- **AIM**
Edit the lines of every item below by replacing "common name" with "vernacular name" wherever it appears. Reproduce all other text without change.

- **RECORDS SHOWN**
:::

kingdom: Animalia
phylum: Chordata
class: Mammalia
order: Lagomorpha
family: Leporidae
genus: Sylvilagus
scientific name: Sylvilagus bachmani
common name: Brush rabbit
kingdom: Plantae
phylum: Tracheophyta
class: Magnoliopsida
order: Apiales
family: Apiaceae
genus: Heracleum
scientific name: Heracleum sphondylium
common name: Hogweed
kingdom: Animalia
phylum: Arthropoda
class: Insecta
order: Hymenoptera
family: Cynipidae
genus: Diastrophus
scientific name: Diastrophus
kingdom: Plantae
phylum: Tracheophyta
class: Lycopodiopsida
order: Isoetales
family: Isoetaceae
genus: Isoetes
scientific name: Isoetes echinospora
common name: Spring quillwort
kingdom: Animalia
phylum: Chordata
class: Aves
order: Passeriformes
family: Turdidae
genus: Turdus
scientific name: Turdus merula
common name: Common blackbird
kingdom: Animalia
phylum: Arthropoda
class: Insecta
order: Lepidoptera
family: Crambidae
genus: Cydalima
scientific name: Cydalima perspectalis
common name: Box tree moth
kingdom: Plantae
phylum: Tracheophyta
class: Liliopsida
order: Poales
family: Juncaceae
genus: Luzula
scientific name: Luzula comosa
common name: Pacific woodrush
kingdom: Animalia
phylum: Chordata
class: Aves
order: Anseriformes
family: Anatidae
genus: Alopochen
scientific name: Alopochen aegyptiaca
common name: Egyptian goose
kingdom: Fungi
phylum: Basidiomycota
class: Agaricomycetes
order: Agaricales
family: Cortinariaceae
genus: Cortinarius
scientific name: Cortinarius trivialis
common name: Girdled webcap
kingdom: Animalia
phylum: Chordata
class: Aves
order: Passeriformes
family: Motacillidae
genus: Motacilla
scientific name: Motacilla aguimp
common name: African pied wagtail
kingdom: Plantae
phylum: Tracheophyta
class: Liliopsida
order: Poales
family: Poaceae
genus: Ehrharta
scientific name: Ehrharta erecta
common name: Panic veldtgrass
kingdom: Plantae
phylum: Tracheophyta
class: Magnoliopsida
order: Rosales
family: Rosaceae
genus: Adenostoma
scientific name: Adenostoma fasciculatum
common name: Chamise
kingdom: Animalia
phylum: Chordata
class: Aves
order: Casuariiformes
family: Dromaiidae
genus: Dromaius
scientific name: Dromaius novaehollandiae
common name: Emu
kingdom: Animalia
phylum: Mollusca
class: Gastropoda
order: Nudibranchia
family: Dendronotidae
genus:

:::

- **TASK ANSWER**
kingdom: Animalia
phylum: Chordata
class: Mammalia
order: Lagomorpha
family: Leporidae
genus: Sylvilagus
scientific name: Sylvilagus bachmani
vernacular name: Brush rabbit
kingdom: Plantae
phylum: Tracheophyta
class: Magnoliopsida
order: Apiales
family: Apiaceae
genus: Heracleum
scientific name: Heracleum sphondylium
vernacular name: Hogweed
kingdom: Animalia
phylum: Arthropoda
class: Insecta
order: Hymenoptera
family: Cynipidae
genus: Diastrophus
scientific name: Diastrophus
kingdom: Plantae
phylum: Tracheophyta
class: Lycopodiopsida
order: Isoetales
family: Isoetaceae
genus: Isoetes
scientific name: Isoetes echinospora
vernacular name: Spring quillwort
kingdom: Animalia
phylum: Chordata
class: Aves
order: Passeriformes
family: Turdidae
genus: Turdus
scientific name: Turdus merula
vernacular name: Common blackbird
kingdom: Animalia
phylum: Arthropoda
class: Insecta
order: Lepidoptera
family: Crambidae
genus: Cydalima
scientific name: Cydalima perspectalis
vernacular name: Box tree moth
kingdom: Plantae
phylum: Tracheophyta
class: Liliopsida
order: Poales
family: Juncaceae
genus: Luzula
scientific name: Luzula comosa
vernacular name: Pacific woodrush
kingdom: Animalia
phylum: Chordata
class: Aves
order: Anseriformes
family: Anatidae
genus: Alopochen
scientific name: Alopochen aegyptiaca
vernacular name: Egyptian goose
kingdom: Fungi
phylum: Basidiomycota
class: Agaricomycetes
order: Agaricales
family: Cortinariaceae
genus: Cortinarius
scientific name: Cortinarius trivialis
vernacular name: Girdled webcap
kingdom: Animalia
phylum: Chordata
class: Aves
order: Passeriformes
family: Motacillidae
genus: Motacilla
scientific name: Motacilla aguimp
vernacular name: African pied wagtail
kingdom: Plantae
phylum: Tracheophyta
class: Liliopsida
order: Poales
family: Poaceae
genus: Ehrharta
scientific name: Ehrharta erecta
vernacular name: Panic veldtgrass
kingdom: Plantae
phylum: Tracheophyta
class: Magnoliopsida
order: Rosales
family: Rosaceae
genus: Adenostoma
scientific name: Adenostoma fasciculatum
vernacular name: Chamise
kingdom: Animalia
phylum: Chordata
class: Aves
order: Casuariiformes
family: Dromaiidae
genus: Dromaius
scientific name: Dromaius novaehollandiae
vernacular name: Emu
kingdom: Animalia
phylum: Mollusca
class: Gastropoda
order: Nudibranchia
family: Dendronotidae
genus:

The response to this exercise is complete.